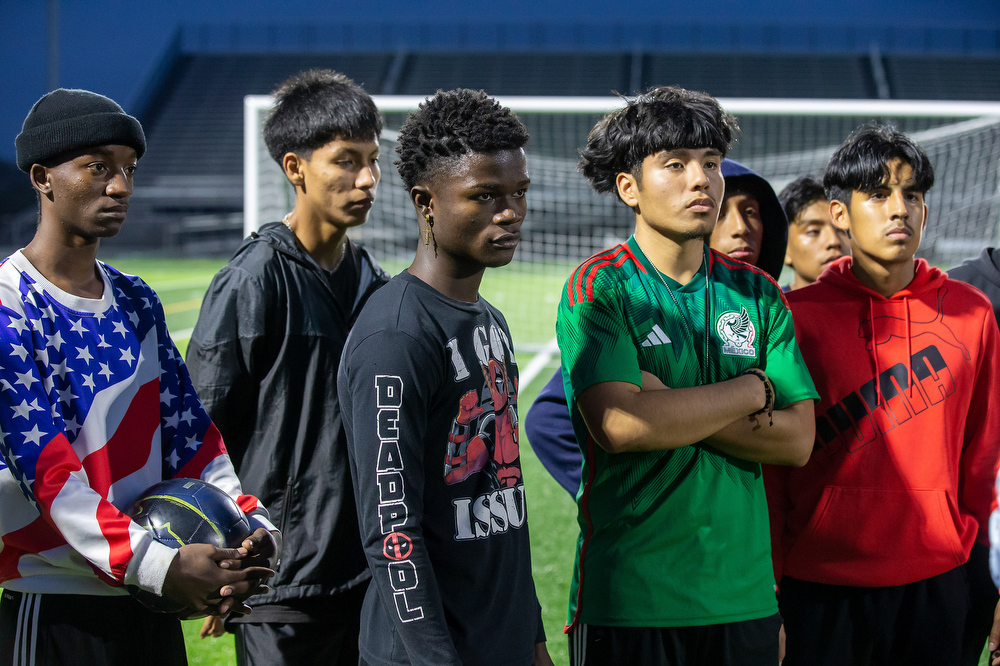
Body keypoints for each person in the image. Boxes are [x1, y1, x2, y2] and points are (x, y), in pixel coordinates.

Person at [0, 88, 278, 666]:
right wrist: (160, 563)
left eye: (128, 169)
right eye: (97, 167)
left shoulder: (134, 298)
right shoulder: (8, 306)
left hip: (150, 601)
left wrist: (249, 530)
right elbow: (45, 472)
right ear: (41, 177)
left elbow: (191, 437)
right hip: (56, 604)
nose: (121, 186)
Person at [558, 85, 818, 665]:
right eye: (674, 165)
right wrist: (753, 391)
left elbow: (798, 439)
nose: (700, 180)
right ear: (629, 186)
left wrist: (668, 404)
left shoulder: (759, 293)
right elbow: (622, 425)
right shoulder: (598, 288)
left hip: (743, 598)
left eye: (710, 163)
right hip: (629, 599)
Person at [766, 124, 1000, 666]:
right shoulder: (795, 318)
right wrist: (769, 585)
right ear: (840, 213)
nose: (900, 209)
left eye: (912, 195)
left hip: (938, 582)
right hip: (817, 584)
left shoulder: (972, 314)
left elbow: (984, 465)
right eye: (878, 194)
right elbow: (771, 474)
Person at [338, 89, 553, 666]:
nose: (509, 212)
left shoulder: (490, 320)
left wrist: (531, 636)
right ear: (425, 202)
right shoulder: (397, 337)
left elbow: (506, 498)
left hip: (500, 644)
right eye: (484, 196)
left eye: (518, 193)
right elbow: (392, 535)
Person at [185, 70, 385, 664]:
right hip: (280, 578)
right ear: (295, 168)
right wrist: (212, 558)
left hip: (368, 571)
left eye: (373, 160)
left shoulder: (372, 281)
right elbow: (200, 429)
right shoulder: (252, 280)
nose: (368, 179)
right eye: (346, 161)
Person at [526, 157, 789, 497]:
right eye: (722, 213)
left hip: (751, 535)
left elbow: (797, 441)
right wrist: (617, 490)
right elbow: (552, 419)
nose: (741, 228)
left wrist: (669, 403)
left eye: (752, 212)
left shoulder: (772, 307)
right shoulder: (641, 306)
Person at [778, 175, 850, 292]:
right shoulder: (770, 309)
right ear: (784, 249)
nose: (833, 241)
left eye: (841, 229)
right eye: (814, 231)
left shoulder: (878, 304)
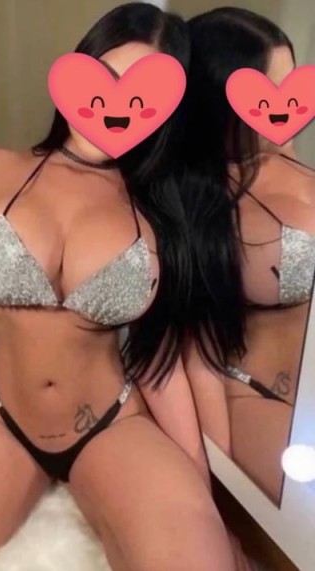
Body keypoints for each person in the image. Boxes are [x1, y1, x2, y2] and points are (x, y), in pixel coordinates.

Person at [0, 4, 237, 571]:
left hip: (111, 422)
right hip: (1, 416)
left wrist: (198, 482)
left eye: (142, 97)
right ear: (75, 72)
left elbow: (162, 359)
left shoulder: (158, 210)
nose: (117, 107)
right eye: (107, 79)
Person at [181, 7, 315, 504]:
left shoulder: (297, 171)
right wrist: (218, 474)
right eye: (267, 94)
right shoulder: (196, 204)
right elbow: (195, 355)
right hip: (258, 397)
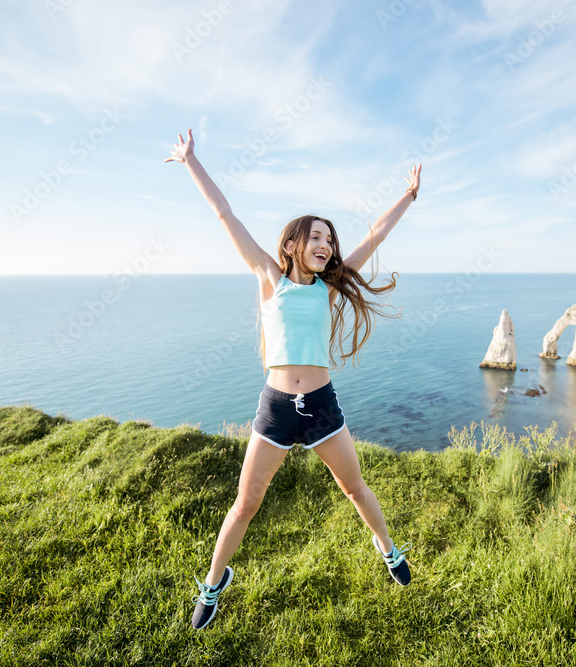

• Work to be completed
Return exactly what appears from the opening line of the material through the line with "left hip: (150, 601)", apart from the pictures.

• Output for this task
Body keypoints for each person in the image. Boxes are [x1, y1, x2, y2] and points are (x, y), in pixel coordinates.

Person at [0, 88, 278, 666]:
right wrist: (160, 563)
left eye: (128, 169)
right eye: (97, 167)
left shoulder: (134, 298)
right shoulder: (8, 306)
left hip: (150, 601)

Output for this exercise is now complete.